Carrots or turnips? How to act like a start-up

“Business disruption is the new normal,” says Adil Abrar, founder of small businesses Buddy, The Amazings and Sidekick Studios.

The Amazings

He believes technology or new ways of working disrupt established business models. An example might be telecoms, which was traditionally a fixed landline business, then mobiles came in, followed by internet calling such as Skype. Now, says Abrar, cloud-based services might overtake Skype. For example, the Twilio service lets users make calls via an app.

But the good news for big brands is that while the disruptions may be because of start-up businesses, they too can act like small companies and make sure they are still relevant to consumers.

Large companies can innovate to create what author Eric Ries terms “minimum viable products” (see Q&A, right). These are very basic prototypes that are quick and cheap to produce and can be tested in the real world.
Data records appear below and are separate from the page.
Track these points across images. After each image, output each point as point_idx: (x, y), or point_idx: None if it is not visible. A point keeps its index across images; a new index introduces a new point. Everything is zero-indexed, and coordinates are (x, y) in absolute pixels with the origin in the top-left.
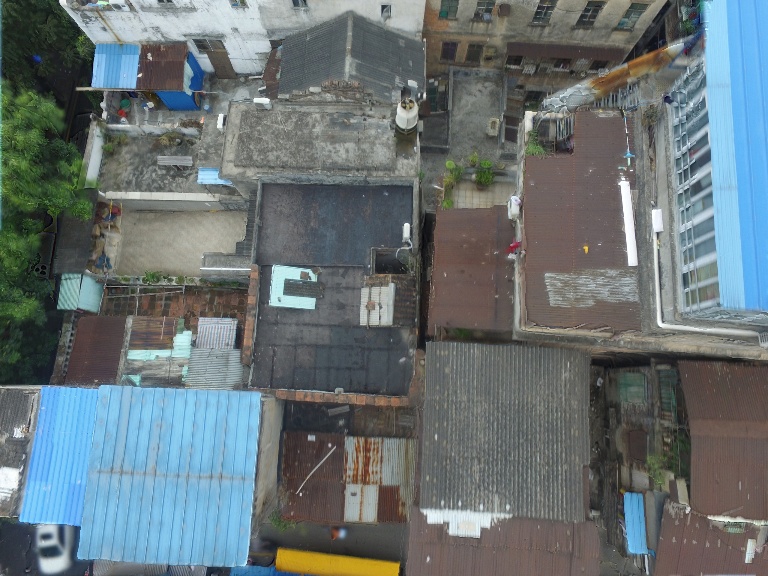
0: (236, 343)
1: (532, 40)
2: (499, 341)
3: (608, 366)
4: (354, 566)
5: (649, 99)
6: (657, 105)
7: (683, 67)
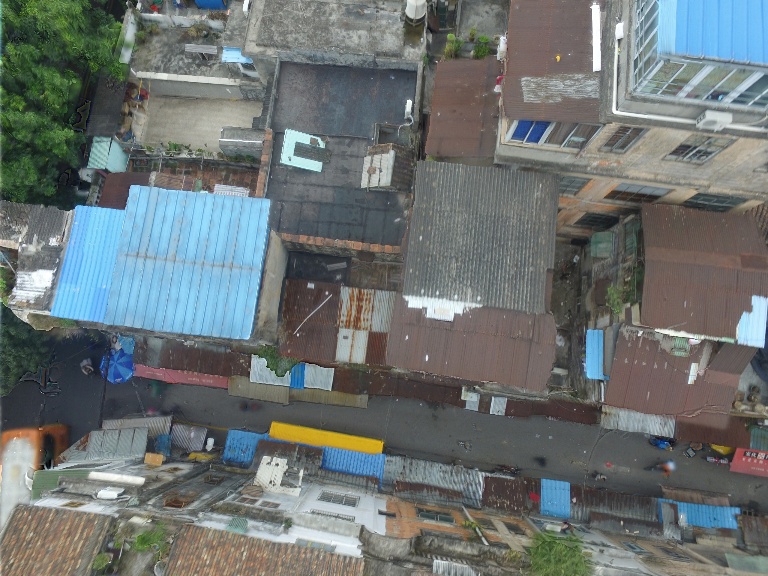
0: None
1: None
2: None
3: (585, 244)
4: (341, 441)
5: None
6: None
7: None
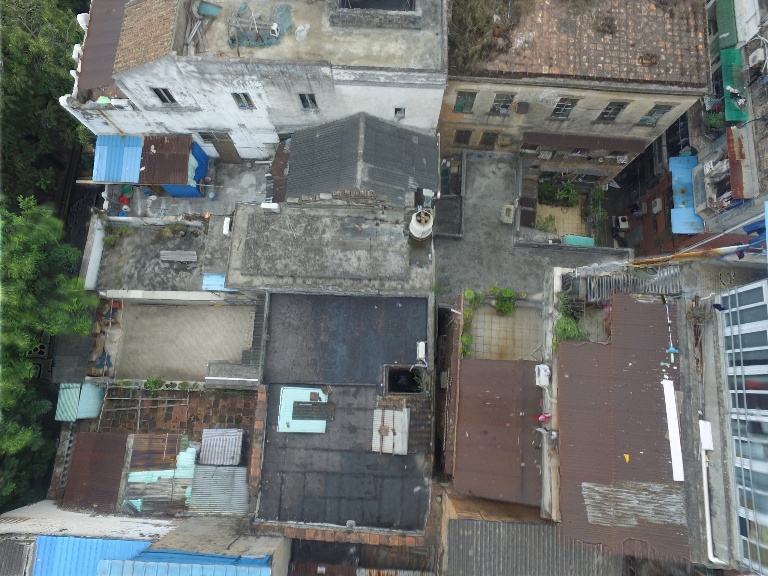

Abrar gives the example of a brand that might offer fresh food on subscription, where customers pay £20 a month “to get the best carrots or turnips in town delivered”. The minimal viable product might involve creating an online landing page, which is SEO optimised.

“You can use AB testing and rotate the key messages [online to see which gets the most uptake]. If you buy some Google Adwords, which might cost £100, the people in the real world who search for carrots or turnips will go to your landing page and you can validate which business is better, carrots or turnips.

“You can see what people click on and how many give you their email address. You can do that without creating a proposition or sitting in a focus group.”

The risk with this is that people might then decide they want to order carrots, but at that point will realise that the website isn’t real. But Abrar says sites can be non-branded and can be honest about the fact that people won’t get a box of carrots delivered. “You can apologise, and say thank you for doing this but we didn’t get enough people interested.”

The benefit of this approach is that marketers will know what will work, rather than trying to invent what might, and it can be run alongside other activity. It can be a cheap way to find out. “There are so many tools out there that allow you to ‘fake’ services, without spending money on an agency. It is about building something straightaway and then measuring what you have built.”